** Start DOCUMENT PASSAGE **

It was only four days ago when few could figure out how the Pittsburgh Steelers could have possibly let Emmanuel Sanders go without much of a fight.
Sanders had just caught three touchdowns for the Denver Broncos in a Thursday night victory over the San Diego Chargers, and the Steelers were almost simultaneously answering questions about who could step up to help out Antonio Brown in their passing game.
Sure, to allow Mike Wallace to get away was one thing — he got $12 million per season from the Miami Dolphins. But Sanders got $15 million over three years — a nice contract but not exactly a top-tier deal. How could the Steelers let that happen? Don’t they know what kind of offense wins in the NFL these days? A team needs multiple weapons that can get open down the field. They had one, and no more to help out.
Article continues below ...
In a 51-34 win over a pesky Indianapolis Colts team, five players (including running back Le’Veon Bell) had five or more receptions. All five of them had 56 yards or more, four of them scored touchdowns, rookie Martavis Bryant found the end zone twice to give him three touchdowns in two games active and Ben Roethlisberger orchestrated it all to near-perfection while nearly reaching the single-game passing yard record (his 522 yards were only 32 shy of Norm Van Brocklin’s record).
This is not your typical Steelers offense. And at 418 yards per game, it may be a lot better, quicker and more dangerous than anyone realized.
"It was a lot of fun, seeing everybody’s hard work pay off. We’re starting to come around," Bryant told FOX Sports by phone from the postgame locker room. "People are probably starting to take notice of what we’re doing. But as long as we continue to work hard in practice and trust in our preparation, people are going to start to notice a lot of great things from us."
Let’s start with the great things Roethlisberger did on Sunday:
• He became the first player in NFL history to throw for 500 or more yards in twice in a career
• He is the first quarterback to have at least six touchdowns and zero interceptions in a game where he threw 49 passes or more
• His 81.6 completion percentage is the highest in a game when throwing the ball 49 times or more, besting former Houston Texans quarterback Matt Schaub’s mark of 78.2 percent, set in an overtime victory over the Jacksonville Jaguars two years ago
• His 10.7 yards per attempt is now the highest for a quarterback with that many attempts, knocking off the New York Giants’ Eli Manning, who threw for 10.0 yards per attempt in a shootout with the Tampa Bay Buccaneers in September, 2012
With all of the talk about Tom Brady, Peyton Manning, Drew Brees and Aaron Rodgers in recent years, Roethlisberger has been slipping in the chatter about the best quarterbacks in the game today. Heck, even Andrew Luck was starting to enter the conversation.
So did all of the talk about Luck leading up to this game stoke Roethlisberger’s embers?

** End DOCUMENT PASSAGE **
** Start EXCERPTED DATA **

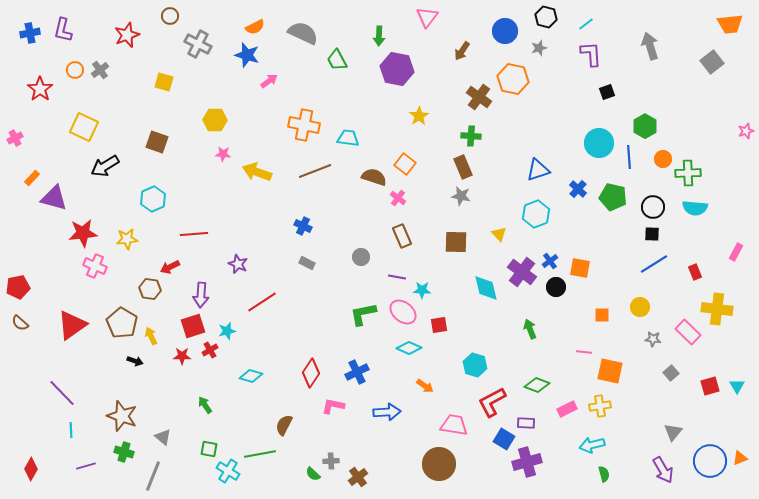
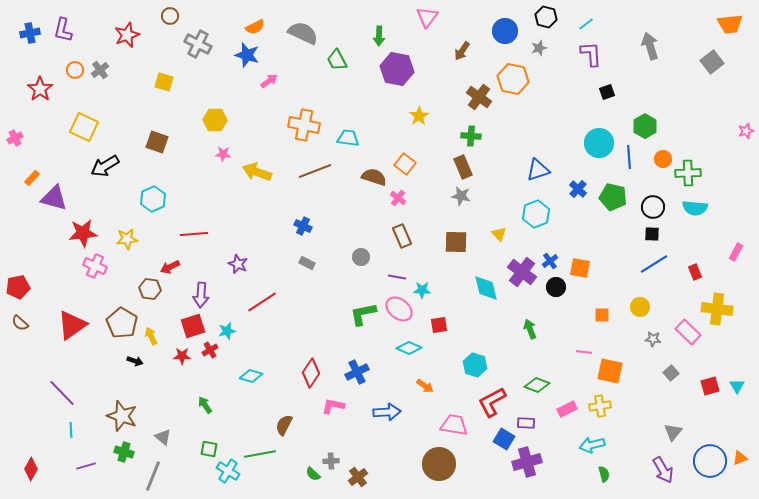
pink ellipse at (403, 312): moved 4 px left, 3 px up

** End EXCERPTED DATA **
** Start EXCERPTED DATA **

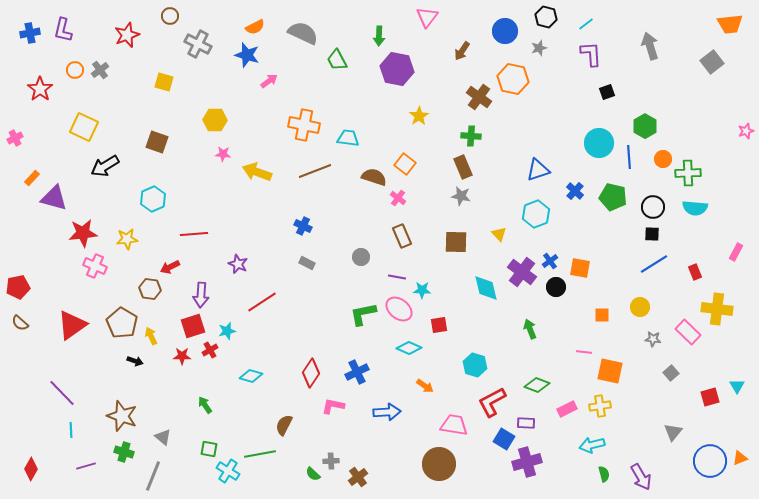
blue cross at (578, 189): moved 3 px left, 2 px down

** End EXCERPTED DATA **

WHAT IS EXPECTED: In the Steelers article, how many passing yards did Roethlisberger have in the win over the Colts? The items play no part in what is asked here.

ANSWER TO THE PROBLEM: 522 yards.